= Ocak (Alevism) =

Descendants of the dedes in Alevism and Bektashism

Ocak or Odjak (Ocak, Ocax, Ocaq, lit. 'hearth') is the particular religious community which adherents of Alevism belong to. In Alevi tradition, each ocak is led by a dede, who is assumed to be descended from sayyids.

== Structuring ==
In traditional Alevi society, ocaks were historically passed down patrilineally. Each ocak traced its ancestry to a revered dede (religious leader or saint). However, there is a significant exception to this rule—particularly relevant in mixed marriages, where the mother is Alevi and the father is not (e.g., Sunni, non-religious, or from outside the Alevi tradition).
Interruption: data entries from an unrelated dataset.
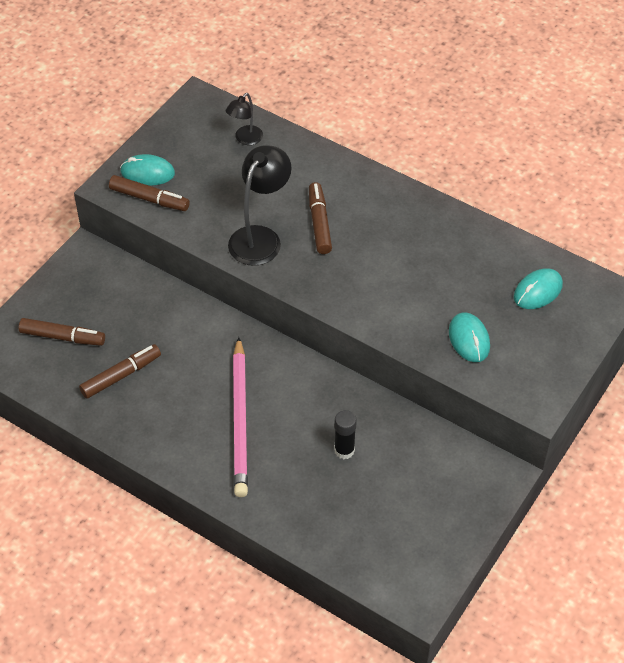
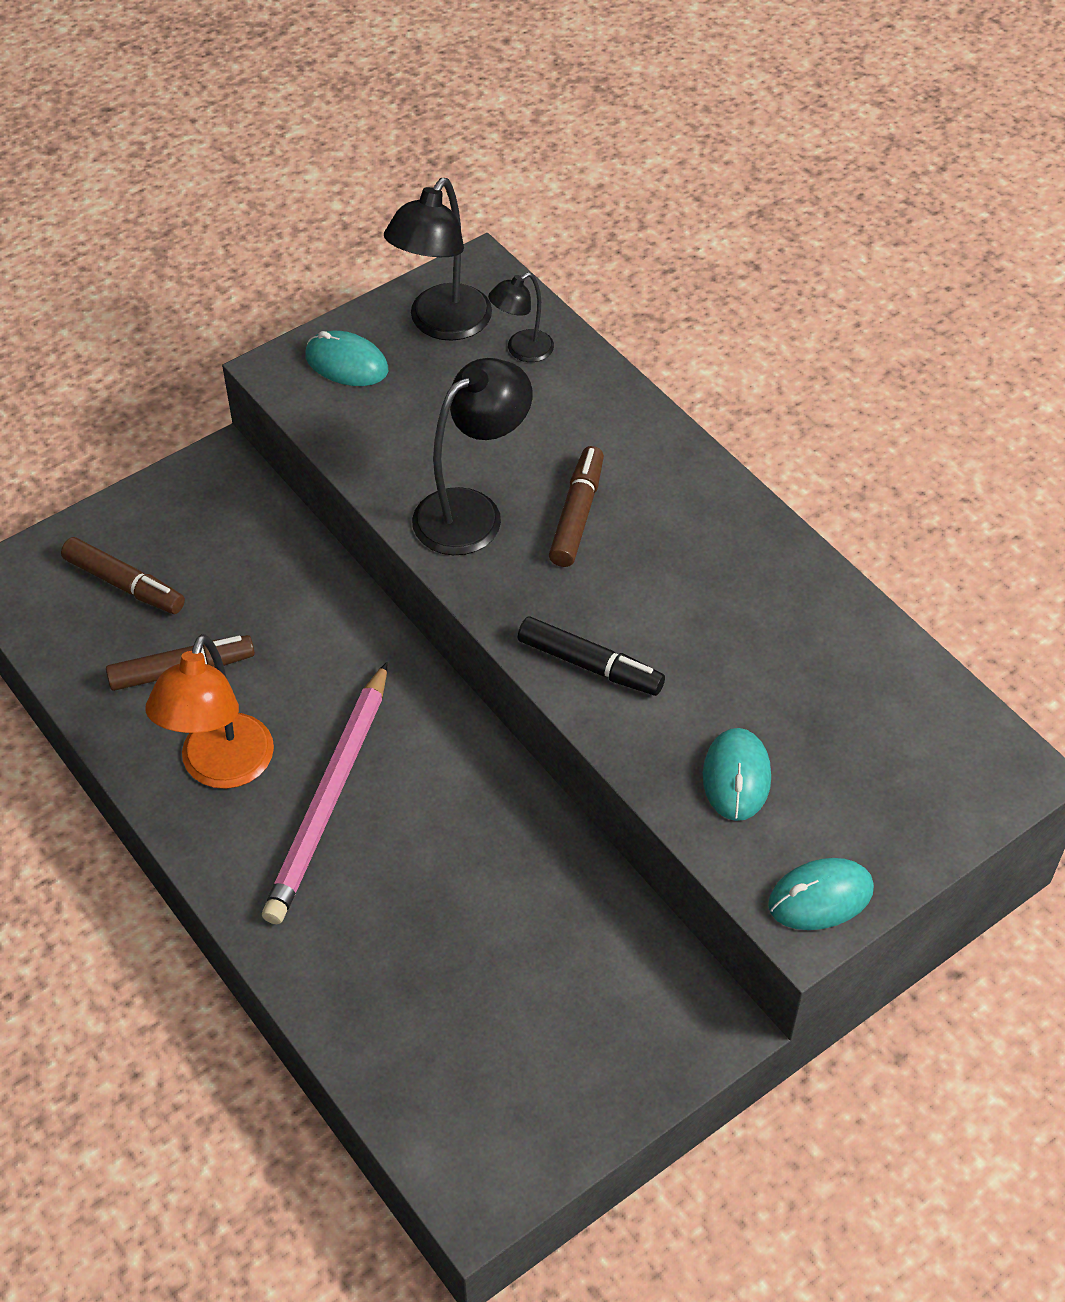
camera: 20 degrees right, 0 degrees up
brown marker [109,175,190,211] -> none
black glue stick [334,410,357,459] -> none
turquoise mouse [514,268,563,309] -> turquoise mouse moved to [768,858,874,930]
none -> orange lamp [145,634,274,789]
none -> black lamp [384,178,492,341]
none -> black marker [518,616,665,696]

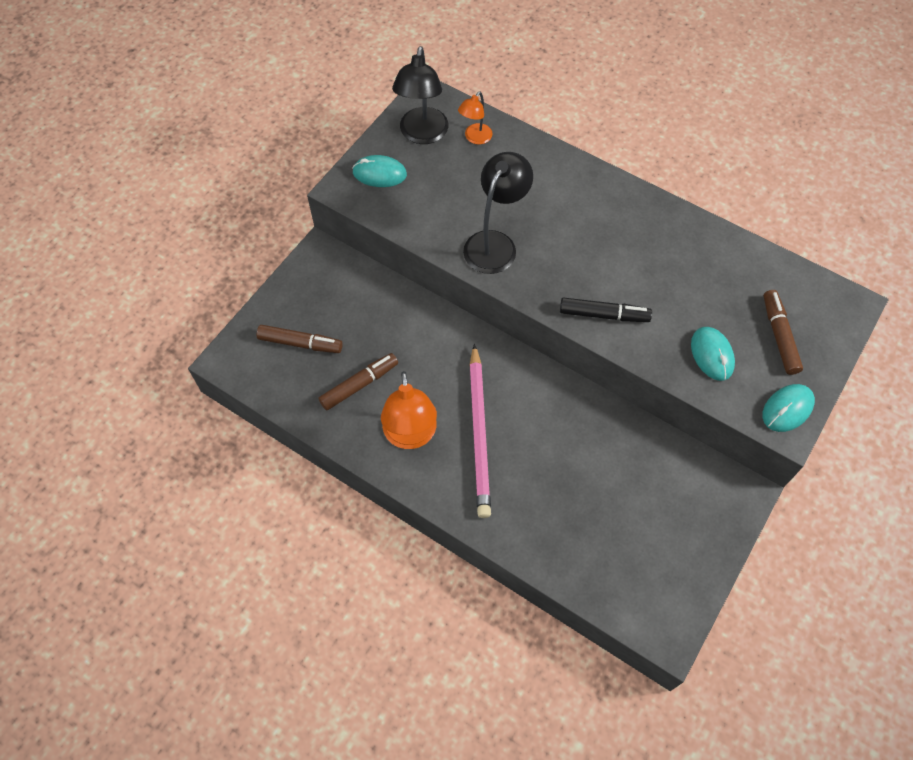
camera: 20 degrees left, 10 degrees up
black lamp [488,272,554,362] -> orange lamp [458,92,492,144]
brown marker [549,446,604,567] -> brown marker moved to [764,290,803,375]

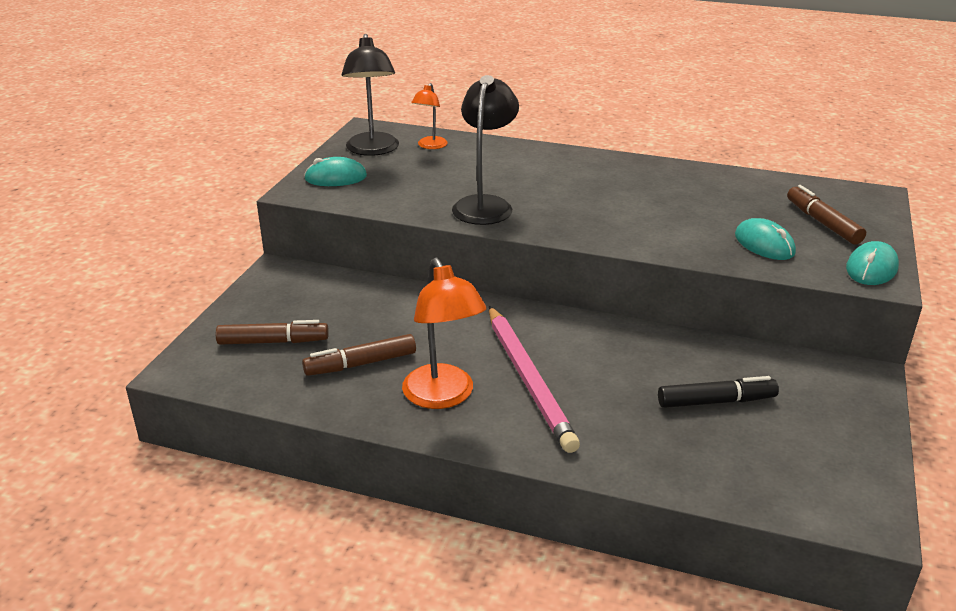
camera: 15 degrees left, 30 degrees down
brown marker [318,353,398,410] -> brown marker turned 150 degrees counterclockwise [302,334,416,376]
black marker [560,298,652,322] -> black marker moved to [658,376,779,408]

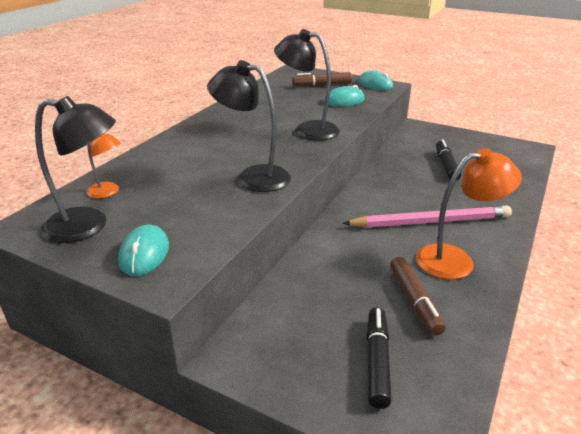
camera: 80 degrees left, 0 degrees up
brown marker [216,320,329,345] -> black marker [366,307,392,409]
none -> black lamp [274,29,340,141]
In such cases, Alevi communities often recognize the mother’s ocak as the rightful spiritual lineage for the child.

Ocaks are interconnected and there is a familial connection between them. At the top of the family tree is Haji Bektash Veli. There are people descended from every ocak. The Dedes which are the older sons of ocaks are in a higher position then the younger sons. This hierarchical structure is part of the "Hand in hand, Haqq" mentality.

Since the mid-20th century, large-scale rural-to-urban migration among Alevi communities has significantly diminished the traditional role of ocaks. With urbanization, the socially embedded “dede–talip” relationships that sustained ocak networks largely fragmented, and many ocak-based rituals and communal functions were either abandoned or reconfigured within new institutional settings such as cemevis and cultural associations. In both urban and diaspora contexts, these shifts have fostered more flexible understandings of Alevi identity: many individuals now identify as Alevi on cultural or ethnic grounds, including through either an Alevi mother or father, reflecting the declining relevance of strict ocak affiliation. Consequently, scholars today argue that ocaks have lost much of their former social and ritual authority, functioning increasingly as symbolic markers rather than central institutions in contemporary Alevi life.

There are Dede ocaks in Turkey whose hierarchy has not been established due to the lack of research. The most well-known example is the Şücaeddin Veli.